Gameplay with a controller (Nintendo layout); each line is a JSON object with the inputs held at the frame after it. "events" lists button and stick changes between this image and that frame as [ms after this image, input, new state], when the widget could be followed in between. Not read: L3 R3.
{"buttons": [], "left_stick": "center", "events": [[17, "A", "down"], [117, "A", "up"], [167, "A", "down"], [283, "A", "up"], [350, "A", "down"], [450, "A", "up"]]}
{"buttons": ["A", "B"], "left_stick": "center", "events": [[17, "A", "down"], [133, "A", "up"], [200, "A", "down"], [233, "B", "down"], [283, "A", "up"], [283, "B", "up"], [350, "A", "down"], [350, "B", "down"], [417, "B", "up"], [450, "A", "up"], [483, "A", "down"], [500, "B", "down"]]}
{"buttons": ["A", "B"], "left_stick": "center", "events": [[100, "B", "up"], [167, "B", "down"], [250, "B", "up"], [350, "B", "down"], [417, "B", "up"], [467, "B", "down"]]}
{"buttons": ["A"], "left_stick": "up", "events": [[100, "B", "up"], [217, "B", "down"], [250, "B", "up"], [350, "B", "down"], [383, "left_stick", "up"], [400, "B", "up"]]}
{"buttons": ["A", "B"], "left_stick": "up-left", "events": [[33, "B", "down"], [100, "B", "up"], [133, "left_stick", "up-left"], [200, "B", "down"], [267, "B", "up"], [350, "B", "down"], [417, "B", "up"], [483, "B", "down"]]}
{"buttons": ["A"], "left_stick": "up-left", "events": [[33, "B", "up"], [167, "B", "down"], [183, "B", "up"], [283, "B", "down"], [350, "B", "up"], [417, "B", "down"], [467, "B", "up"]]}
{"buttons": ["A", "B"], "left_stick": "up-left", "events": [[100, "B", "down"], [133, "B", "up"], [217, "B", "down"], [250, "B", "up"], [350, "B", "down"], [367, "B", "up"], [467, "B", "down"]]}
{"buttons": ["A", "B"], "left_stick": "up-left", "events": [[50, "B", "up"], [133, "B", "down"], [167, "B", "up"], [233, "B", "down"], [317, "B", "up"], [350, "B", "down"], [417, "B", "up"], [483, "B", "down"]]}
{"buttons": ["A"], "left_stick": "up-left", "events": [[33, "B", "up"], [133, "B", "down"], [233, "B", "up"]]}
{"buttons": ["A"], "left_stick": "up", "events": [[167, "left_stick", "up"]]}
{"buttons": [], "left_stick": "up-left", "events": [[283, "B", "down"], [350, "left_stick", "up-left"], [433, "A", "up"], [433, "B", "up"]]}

^^^^^^^^^^^^^^^^

[Directions]:
Write out all the records above again, exactly as they stand.

[Task result]:
Gameplay with a controller (Nintendo layout); each line is a JSON object with the inputs held at the frame after it. "events" lists button and stick changes between this image and that frame as [ms after this image, input, new state], when the widget could be followed in between. Not read: L3 R3.
{"buttons": [], "left_stick": "center", "events": [[17, "A", "down"], [117, "A", "up"], [167, "A", "down"], [283, "A", "up"], [350, "A", "down"], [450, "A", "up"]]}
{"buttons": ["A", "B"], "left_stick": "center", "events": [[17, "A", "down"], [133, "A", "up"], [200, "A", "down"], [233, "B", "down"], [283, "A", "up"], [283, "B", "up"], [350, "A", "down"], [350, "B", "down"], [417, "B", "up"], [450, "A", "up"], [483, "A", "down"], [500, "B", "down"]]}
{"buttons": ["A", "B"], "left_stick": "center", "events": [[100, "B", "up"], [167, "B", "down"], [250, "B", "up"], [350, "B", "down"], [417, "B", "up"], [467, "B", "down"]]}
{"buttons": ["A"], "left_stick": "up", "events": [[100, "B", "up"], [217, "B", "down"], [250, "B", "up"], [350, "B", "down"], [383, "left_stick", "up"], [400, "B", "up"]]}
{"buttons": ["A", "B"], "left_stick": "up-left", "events": [[33, "B", "down"], [100, "B", "up"], [133, "left_stick", "up-left"], [200, "B", "down"], [267, "B", "up"], [350, "B", "down"], [417, "B", "up"], [483, "B", "down"]]}
{"buttons": ["A"], "left_stick": "up-left", "events": [[33, "B", "up"], [167, "B", "down"], [183, "B", "up"], [283, "B", "down"], [350, "B", "up"], [417, "B", "down"], [467, "B", "up"]]}
{"buttons": ["A", "B"], "left_stick": "up-left", "events": [[100, "B", "down"], [133, "B", "up"], [217, "B", "down"], [250, "B", "up"], [350, "B", "down"], [367, "B", "up"], [467, "B", "down"]]}
{"buttons": ["A", "B"], "left_stick": "up-left", "events": [[50, "B", "up"], [133, "B", "down"], [167, "B", "up"], [233, "B", "down"], [317, "B", "up"], [350, "B", "down"], [417, "B", "up"], [483, "B", "down"]]}
{"buttons": ["A"], "left_stick": "up-left", "events": [[33, "B", "up"], [133, "B", "down"], [233, "B", "up"]]}
{"buttons": ["A"], "left_stick": "up", "events": [[167, "left_stick", "up"]]}
{"buttons": [], "left_stick": "up-left", "events": [[283, "B", "down"], [350, "left_stick", "up-left"], [433, "A", "up"], [433, "B", "up"]]}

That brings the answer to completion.